Casting his extended family of trusted advisors was equally crucial. Toby Jones plays Karl Rove, W.’s longtime advisor; Thandie Newton portrays Condoleezza Rice, his National Security Advisor; Scott Glenn plays Secretary of Defense Donald Rumsfeld; Jeffrey Wright plays Secretary of State Colin Powell; Richard Dreyfuss plays Vice President Dick Cheney; and Dennis Boutsikaris plays Paul Wolfowitz, Deputy Secretary of Defense. As the architect of Bush’s two successful elections, Rove was known as ‘Bush’s brain’ – a relationship where the trusted advisor saw in Bush not just a potential leader but a complementary personality. Similarly, Glenn as Rumsfeld and particularly Dreyfuss as Cheney are excellent acting jobs – with the latter surely deserving of an Oscar nod next January.

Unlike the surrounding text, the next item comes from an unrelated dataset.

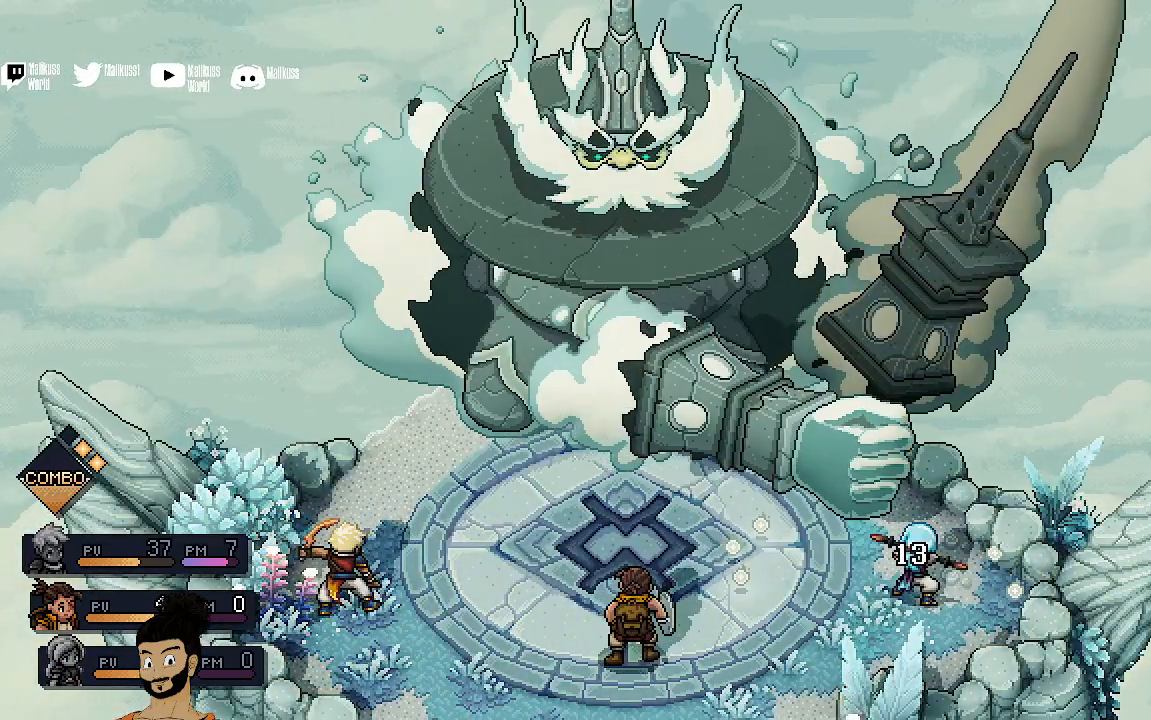
{"buttons": [], "left_stick": "center", "events": []}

Presenting the first half of the film around W’s early years of womanising, failed businesses and huge consumption of alcohol, Stone captures the early political education of the future president and his eventual success under the watchful guidance of Rove. As the son of a disapproving father and mother, (James Cromwell and Ellen Burstyn), Stone sketches some Freudian territory where W eventually discards his hell-raising to settle down with a prim librarian, Laura (Elizabeth Banks) to his eventual rebirth as an evangelical Christian and his rise to the governorship of Texas. Charting the September 11th attacks and his eventual pursuit of Saddam Hussein, the film, to its credit, avoids the cliché of pouring further scorn on a man who has become, by a huge margin, the least liked occupant of the Oval Office in history. Brolin plays Bush with gusto with a physical resemblance that is at times uncanny. In this momentus aftermath week of Obama’s success, W is a parable for our times of how power corrupts and how absolute power corrupts absolutely.